Machine learning update
We’ve had a chance to play around with a few different model architectures now and the main finding is that so far, as in Phase 1 and other similar projects, Support Vector Classifier is performing the best. We are currently prototyping using only some of the final dataset, and focusing on predicting 1 of 13 overarching ‘major categories’. These are divided into a further 50+ subcategories, which our models are not yet trained to detect, but this will be the next step, once the framework is finalised.
We have also tried out Distilbert uncased, which is performing well, if not slightly better, than SVC. However, it’s taking a long time to train (around 6 hours on average) and is very large, around 1 GB in size. It also takes a long time to make predictions, around 1 minute per 1000 comments. When we have the final dataset we’ll have a clearer picture of which model will be best suited for the needs of the project.

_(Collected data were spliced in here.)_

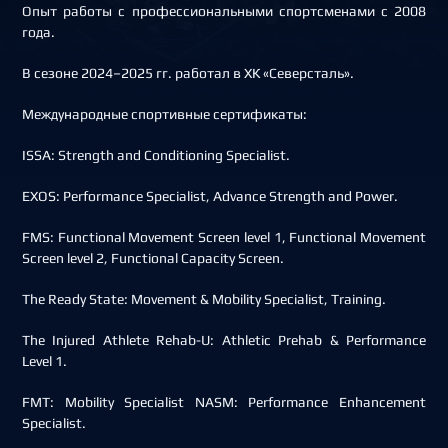
Опыт работы с профессиональными спортсменами с 2008
года.
В сезоне 2024–2025 гг. работал в ХК «Северсталь».
Международные спортивные сертификаты:
ISSA: Strength and Conditioning Specialist.
EXOS: Performance Specialist, Advance Strength and Power.
FMS: Functional Movement Screen level 1, Functional Movement
Screen level 2, Functional Capacity Screen.
The Ready State: Movement & Mobility Specialist, Training.
The Injured Athlete Rehab-U: Athletic Prehab & Performance
Level 1.
FMT: Mobility Specialist NASM: Performance Enhancement
Specialist.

The latest development is that we’re able to combine the text with the ‘question type’ feature. Most of the questions asked by trusts can be divided into one of three main types:
What did we do well?
What could we do better?
Any other comments / no specific question
Including the question type with the text of the comment has improved performance slightly. The way this has been done with BERT can be seen in the diagram below. We tried both of the methods found in this stackoverflow post, which produced similar results. We went for the concatenated layers, however, as this means the model architecture is more flexible and can be adapted to include other features as well, if necessary.